Se tudo correr conforme acordado na véspera da convenção, Perillo deixará o cargo antes da eleição de 2026, passando o bastão de volta para Leite, que quer ter o controle do partido para se lançar candidato à Presidência da República. “O Eduardo deixou o partido um pouco largado. O Marconi chega para oxigenar”, opina o senador Izalci Lucas (PSDB-DF), um dos maiores críticos à gestão de Leite. Carne e unha com o bolsonarismo, Izalci vem sendo cortejado pelo PL e pretende se lançar candidato ao governo do DF.

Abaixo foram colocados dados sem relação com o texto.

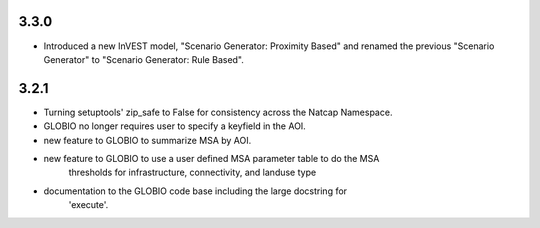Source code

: .. :changelog:

3.3.0
=====
* Introduced a new InVEST model, "Scenario Generator: Proximity Based" and renamed the previous "Scenario Generator" to "Scenario Generator: Rule Based".

3.2.1
=====
* Turning setuptools' zip_safe to False for consistency across the Natcap Namespace.
* GLOBIO no longer requires user to specify a keyfield in the AOI.
* new feature to GLOBIO to summarize MSA by AOI.
* new feature to GLOBIO to use a user defined MSA parameter table to do the MSA
	thresholds for infrastructure, connectivity, and landuse type
* documentation to the GLOBIO code base including the large docstring for
	'execute'.

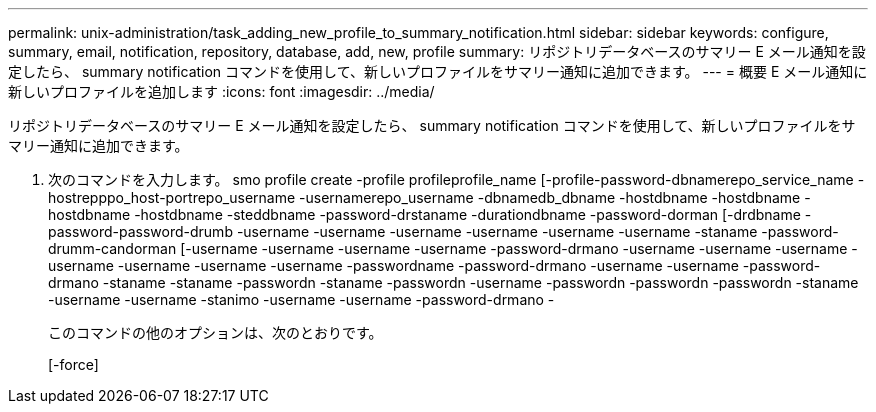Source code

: ---
permalink: unix-administration/task_adding_new_profile_to_summary_notification.html 
sidebar: sidebar 
keywords: configure, summary, email, notification, repository, database, add, new, profile 
summary: リポジトリデータベースのサマリー E メール通知を設定したら、 summary notification コマンドを使用して、新しいプロファイルをサマリー通知に追加できます。 
---
= 概要 E メール通知に新しいプロファイルを追加します
:icons: font
:imagesdir: ../media/


[role="lead"]
リポジトリデータベースのサマリー E メール通知を設定したら、 summary notification コマンドを使用して、新しいプロファイルをサマリー通知に追加できます。

. 次のコマンドを入力します。 smo profile create -profile profileprofile_name [-profile-password-dbnamerepo_service_name -hostrepppo_host-portrepo_username -usernamerepo_username -dbnamedb_dbname -hostdbname -hostdbname -hostdbname -hostdbname -steddbname -password-drstaname -durationdbname -password-dorman [-drdbname -password-password-drumb -username -username -username -username -username -username -staname -password-drumm-candorman [-username -username -username -username -password-drmano -username -username -username -username -username -username -username -passwordname -password-drmano -username -username -password-drmano -staname -staname -passwordn -staname -passwordn -username -passwordn -passwordn -passwordn -staname -username -username -stanimo -username -username -password-drmano -
+
このコマンドの他のオプションは、次のとおりです。

+
[-force]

Na convenção que marcou sua despedida do cargo, Eduardo Leite contemporizou, como costuma fazer. “Para sermos um só Brasil como desejamos, precisamos arbitrar as nossas diferenças internas e as nossas posições diferentes e divergentes dentro do nosso partido.” Elogiou seu sucessor, destacando que Perillo “tem capacidade política de articulação”.
O governador gaúcho, repetindo o que tem feito em discursos Brasil afora, citou o PT como um exemplo de perseverança. “Nos últimos anos, alguns diziam que o PT havia acabado. E o PT agora está de volta ao poder”, afirmou, emendando: “O PSDB quer se manter vivo com o seu DNA, com a sua forma de pensar política para gestão pública para que, no momento que a população começar a notar que essa polarização fratricida não está levando a lugar nenhum, ela tenha alternativa de um partido que é distante desses polos.”
A convenção foi repleta de referências ao passado, era de glórias tucanas. “A nossa história é o nosso passaporte para o nosso futuro”, disse Aécio. O contraste com a atual situação do partido torna essas comparações melancólicas. O mestre de cerimônias Carlos Rudiney, que apresentou o evento em Brasília, deixou transparecer a tristeza. “Das dezesseis convenções do PSDB, essa é a décima segunda da qual eu participo. Sei que já lotamos ginásios. Vamos lutar para voltar a ser grande”, afirmou. No auditório, cabiam cerca de trezentas pessoas. Nos anos 1990, seria impraticável organizar um evento ali: só de deputados federais, o partido tinha cem. No Senado, chegou a ter uma bancada de catorze tucanos.
Perillo sabe que não adianta nada se respaldar no passado. “Vamos buscar jovens para o partido, transformá-lo em digital”, prometeu. Sua meta, ele disse, é aumentar as bancadas no Congresso. Difícil é achar deputados e senadores interessados em migrar para o PSDB.